If a student comes by a professor’s office while they are teaching a class, they will not get the professor one-on-one. If they try to interrupt the professor in the middle of a writing sprint, they will be told to get lost. Because a professor has Open Office Hours, specific periods of time when they are open to interruption, they earn the right of seclusion.

You can bother a professor about anything you want during Open Office Hours. If nobody shows up during that time, the professor might check emails, or tidy their desk, or do some form of shallow work that is easy to interrupt. Having this dedicated time for shallow work will give them the right to tell a student to scram outside of those hours.

I have been working from home for more than a decade, and we homeschool our children. When the kids are hungry, or having a fight that needs to be adjudicated, or they just made a big mess, they go to their mom. When I am in my office, I am often delivering virtual keynotes, or in a deep conversation with a coaching client, or wrestling with creative technology that requires deep focus. They have learned that if they disturb me during my working hours, they will not get my attention.

Sometimes my wife has things to do. She might have a doctor’s appointment, or go out to the grocery store, or meet a friend at a cafe. During those times, I bring my laptop out to the kitchen table and do some shallow work.

My kids know that if I am at the kitchen table, they are free to interrupt me. So I make sure that I don’t try to do any deep work out there, where I can be interrupted. When my laptop is on the kitchen table, I write short email responses, but I don’t edit long manuscripts.

  • Shallow work is for responding to others, when you are open to interruption.
  • Deep work is for making decisions, and staying focused on complicated projects.

One is not better than the other. It’s like ketchup and chocolate – two great tastes that don’t taste great together.

“If you’re busy, you’re doing something wrong.” – Cal Newport

We wear busy-ness as a badge of honor. But being ‘busy’ demonstrates a lack of planning, and an inability to separate deep from shallow work.

Deep work, as defined by Cal Newport in his book of the same name, is characterized as “Professional activities performed in a state of distraction-free concentration that push your cognitive capabilities to their limit. These efforts create new value, improve your skill, and are hard to replicate.”

Shallow work, he says, consists of “Non-cognitively demanding, logistical-style tasks, often performed while distracted. These efforts tend to not create much new value in the world and are easy to replicate.”

Watch my video review of Deep Work by Cal Newport:


Parenting is shallow work. You can expect to be interrupted, you stay open to the goals of others, and you spend more of your time in responding.

Deep work, however, requires focus. The goals in deep work are your own, and not the goals of others. The main activity in deep work is not responding, it is deciding.

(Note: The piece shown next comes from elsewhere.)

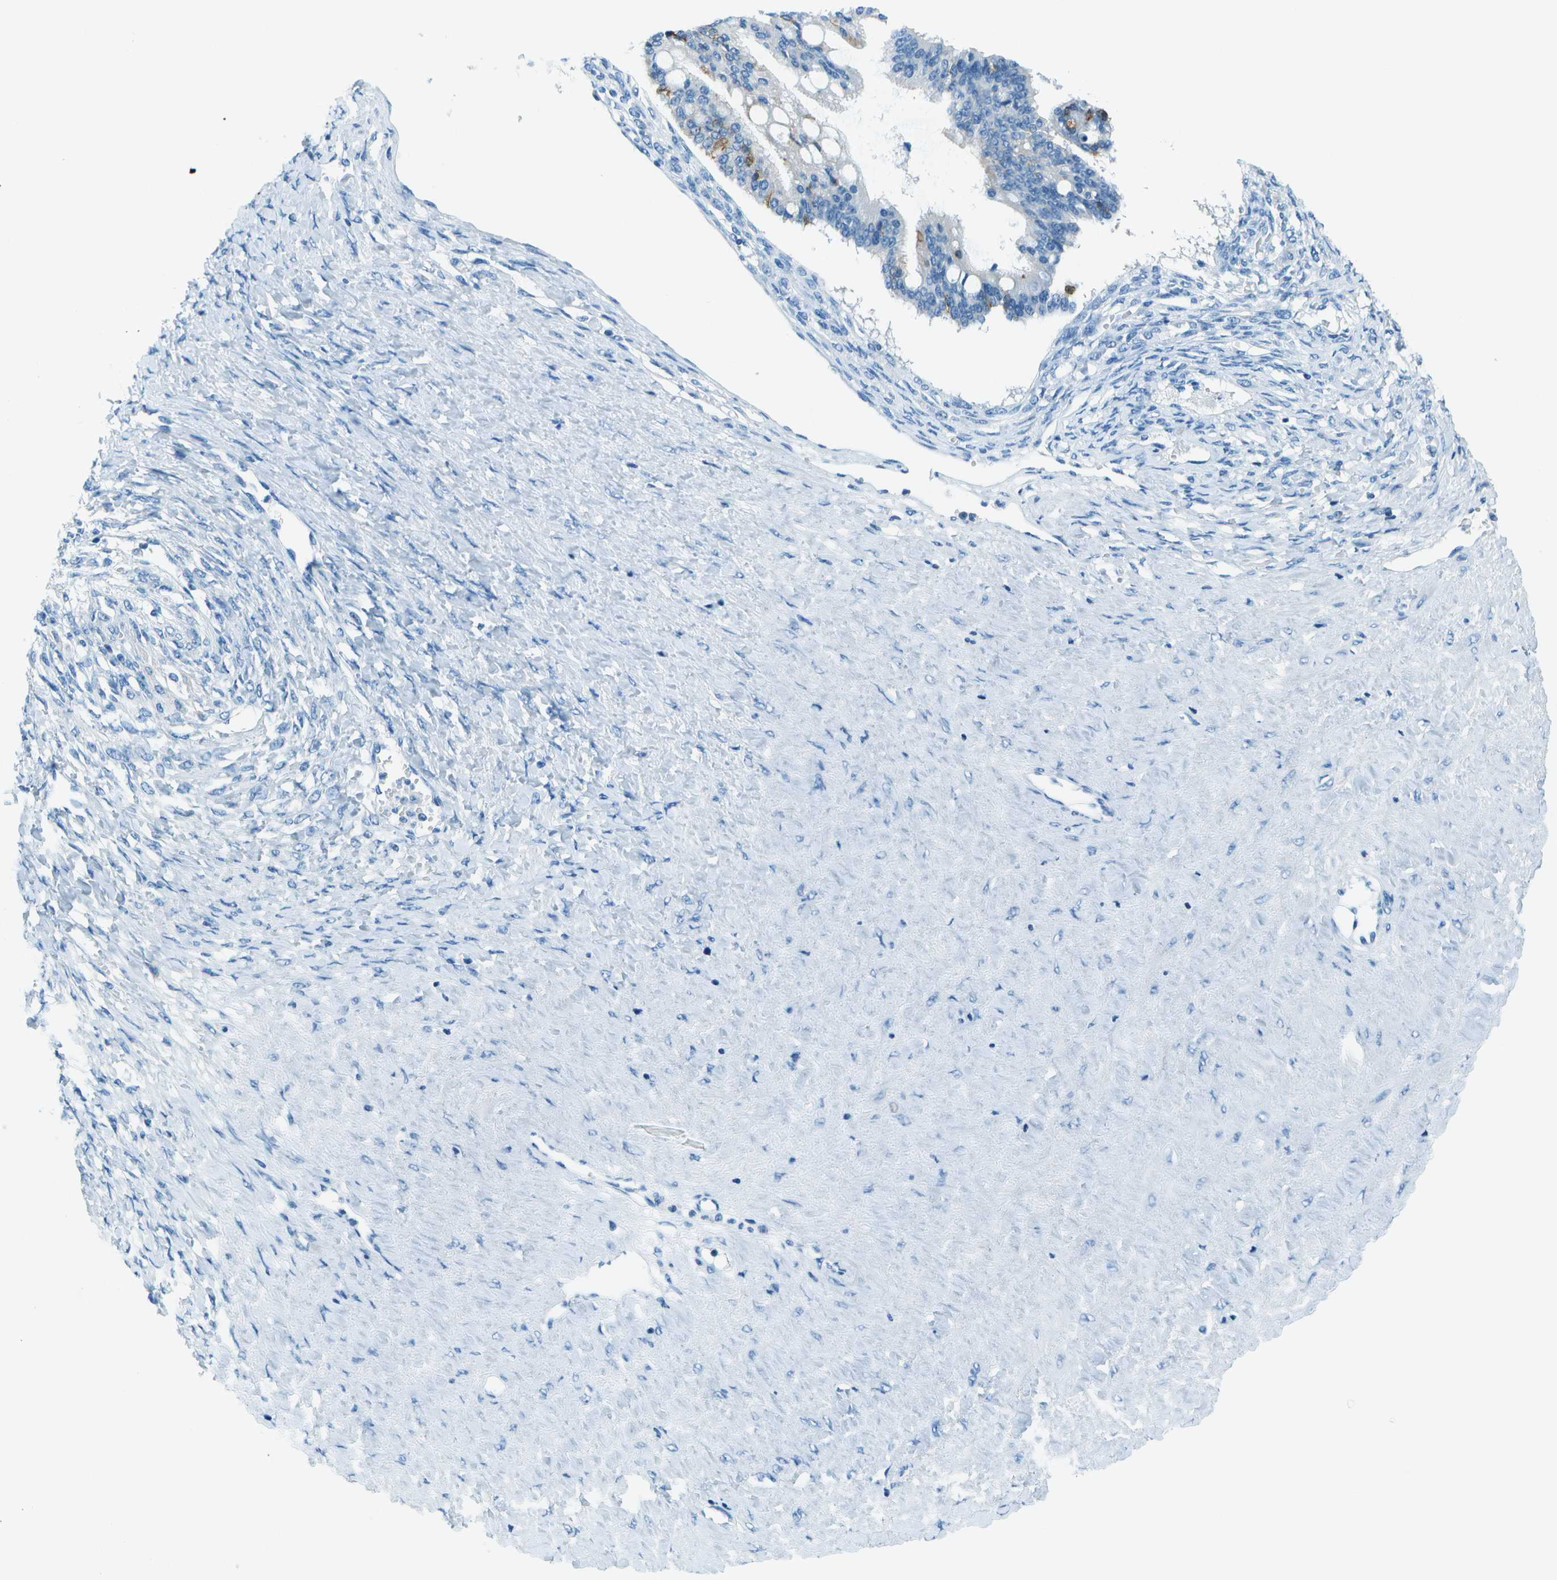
{"staining": {"intensity": "negative", "quantity": "none", "location": "none"}, "tissue": "ovarian cancer", "cell_type": "Tumor cells", "image_type": "cancer", "snomed": [{"axis": "morphology", "description": "Cystadenocarcinoma, mucinous, NOS"}, {"axis": "topography", "description": "Ovary"}], "caption": "Micrograph shows no significant protein staining in tumor cells of ovarian cancer.", "gene": "SLC16A10", "patient": {"sex": "female", "age": 73}}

Separate time for deep & shallow work every day.

Stay focused and quiet some of the time, but not all of the time. Do your shallow work when you can be open to interruption, and preserve your attention when doing your deeper work. Focus quietly on hard things, and don’t let yourself be interrupted unless what you’re doing is easy.

What time of day is best for your Deep Work? When is the right time for your Shallow Work? Do these happen in different places? What activities are best for each one?

Write two lists, with the words ‘Shallow Work’ on the top of one and ‘Deep Work’ at the top of the other. Get it out of your mind, and add to it over the next few days.

This is shallow work, writing things down. Deciding what to do, when and where to do it – that is deep work, and it requires deeper thinking.